According to a recent German study, as people are forced to adjust their eating habits due to economic hardships, they are gaining (not losing) weight. The study shows that "overindebtedness" leads to higher rates of obesity. The authors defined overindebtedness as "lack of possible debt redemption in due time due to the relation of income and cost of living after a remarkable cutback in standard of living." According to the journal BMC Public Health, the likelihood of being overweight or obese doubled with increasing debt, an association that could not be explained by other socioeconomic or medical factors.
The most likely explanation for this finding is that healthy food is more expensive than most fattening, mass-produced foods. However, there are some exceptions to this rule. Families can eat healthy foods on a limited budget by following a few guidelines.
Many believe that you have to give up fruits and vegetables to eat on a budget. Not true. If you buy produce in season, you save money (and get the most delicious products). Apples, pears, and cranberries are particularly inexpensive fruits that are loaded with vitamins.

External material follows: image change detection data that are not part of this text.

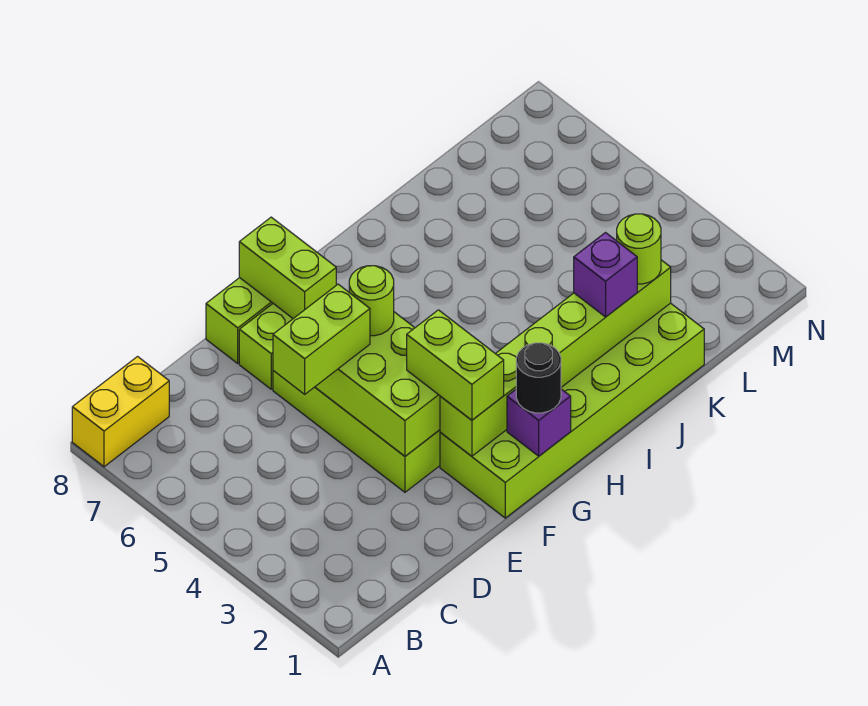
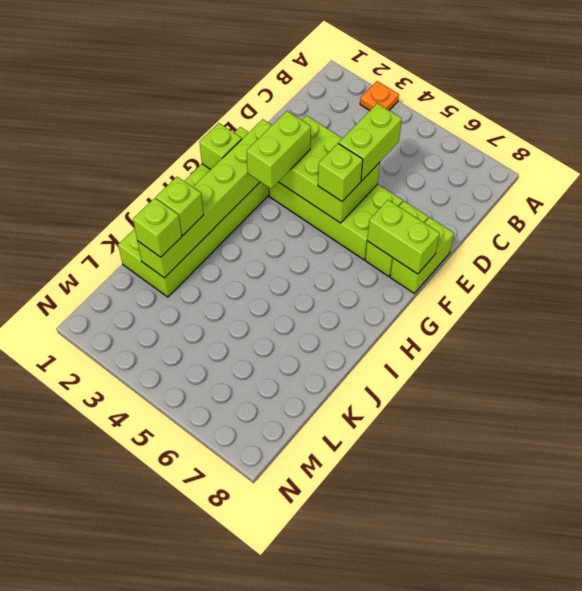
none -> orange 1x1 plate [360,81,399,110]
yellow 1x2 brick [72,357,169,467] -> none
lime 1x2 brick [407,310,504,420] -> lime 1x2 brick turned to [247,111,311,189]
lime 1x1 round brick [349,266,394,336] -> lime 1x1 brick [318,144,363,201]
purple 1x1 brick [507,389,571,456] -> lime 1x1 brick [199,123,242,170]
black 1x1 round brick [516,343,561,413] -> none
purple 1x1 brick [574,233,637,317] -> lime 1x1 brick [156,177,203,235]
lime 1x1 round brick [617,214,661,284] -> lime 1x1 brick [133,198,182,257]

If fresh produce is still too much for your budget, buy frozen. Frozen fruits and vegetables are frozen at the time of optimal ripeness and contain all the vitamins and minerals of fresh fruit.
To save even more money, consider planting a small vegetable garden in the backyard. Sprinkle some seeds and prepare to have vegetables season after season.
Healthy protein does not have to break the bank. Soy products, a great source of protein, tend to be very inexpensive. Beans and legumes are another cheap way to get your needed protein. And many whole grains can be bought in bulk; whole grains, such as quinoa, barley, and brown rice, are loaded with dietary fiber, protein, and essential fatty acids.
Many stores, like Costco and BJs, allow you to buy in bulk for major savings. Buy chicken breasts in bulk and divide them into individual-sized portions before freezing.
And get creative with leftovers. Never throw out food when trying to save money. Today's leftover chicken breast can be used for tomorrow's chicken salad sandwich for lunch.
There is no reason that debt needs to lead to obesity. Families in these dire situations need to make health a priority. Just think about how much money you will save on medical bills.